第111回 デジタル化阻むメディアの罪(橘玲の世界は損得勘定)

来年秋に紙の保険証を廃止してマイナ保険証に一本化するという方針をめぐって混乱が続いているが、これはメディアの偏向した報道にも原因がある。

たとえばある全国紙は、政府が「マイナの利点」としているものは紙の保険証でも対応可能だとして、「誤解を与えかねない」と批判した。

記事によると、マイナ保険証を使えば、高額療養費の限度額を超える支払いが確実に免除されるが、「オンライン資格確認システム」を導入済みの医療機関なら、患者が口頭で申し出れば同じことができるという。

紙の保険証では、転職直後に古い保険証を使い、診療報酬請求が差し戻される問題があった。マイナ保険証ではこうした事態を防ぐことができるが、これもオンライン資格確認システムを導入していれば、紙の保険証で対応できると厚労省は回答した。

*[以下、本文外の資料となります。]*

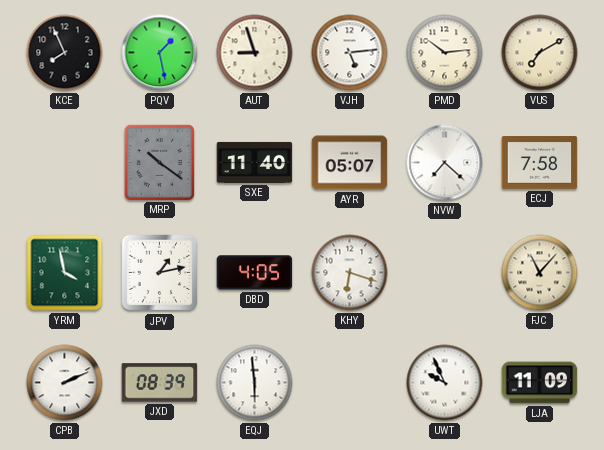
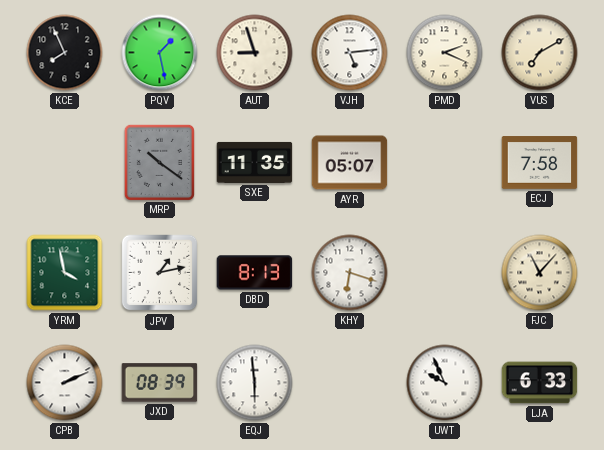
PMD: 10:14 -> 2:19
SXE: 11:40 -> 11:35
NVW: 7:22 -> none
DBD: 4:05 -> 8:13
LJA: 11:09 -> 6:33
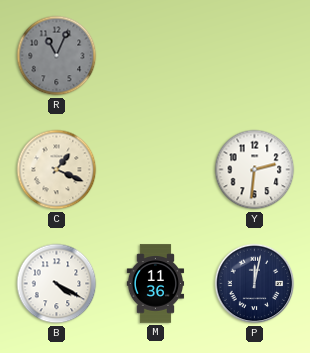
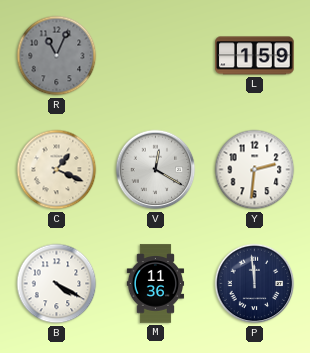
L: none -> 1:59
V: none -> 12:20
P: 12:02 -> 11:59
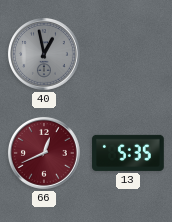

ここから記事は、マイナ保険証と紙の保険証が同じであるかのように書くが、これはとんでもなく馬鹿げている。厚労省の担当者は、アナログであれデジタルであれ、データベースにアクセスできれば同じ行政サービスが提供できると述べただけだ。

このことは、通帳とキャッシュカードで考えるとわかりやすい。通帳を窓口にもっていっても、ATMマシンを利用しても、銀行のデータベースにアクセスして口座からお金を引き出すことができる。だがこれによって、「紙の通帳はキャッシュカードと同じだ」とか、「通帳の方が安心だからAMTを廃止しろ」などと主張する者はいないだろう。

アナログな通帳や保険証をデジタルのデータベースにつなぐためには、必ず手作業が必要になり、そこでコストが発生する。逆にいえば、コストを度外視すれば、デジタルと同じことをアナログで実現することは理屈の上では可能だ。

ATMを廃止しても、全国のコンビニに銀行窓口を設置すれば、いまと同じ利便性を維持することはできるだろう。だがそのためには、天文学的なコストが必要になる。「マイナ保険証と紙の保険証は同じ」という主張は、デジタル化が遅れることで生じるコストを誰が負担するのかの視点が完全に抜けている。

とはいえ、ICチップとパスワードで本人認証するマイナカードの方式は、現在では一時代前のものになってきている。原理的に考えるなら、これは「アナログな身体とデジタルのデータベースをどう紐づけるか」の問題だから、もっとも確実なのは生体認証だ。

生成型AI「ChatGPT」を開発したオープンAIのサム・アルトマンが、ボット対策としてユーザーの虹彩をスキャンするプロジェクトを始めたように、将来は生体情報で本人認証するのが当たり前になるだろう。だとしたら、デジタル保険証にも虹彩認証を導入すればいい。これなら、高齢者施設が保険証を管理する問題もなくなる。

それにもかかわらず、「進歩派」を自認するメディアは「紙とFAXの時代に戻せ」と率先してラッダイト運動をしている。この国のデジタル化の未来には絶望しかない。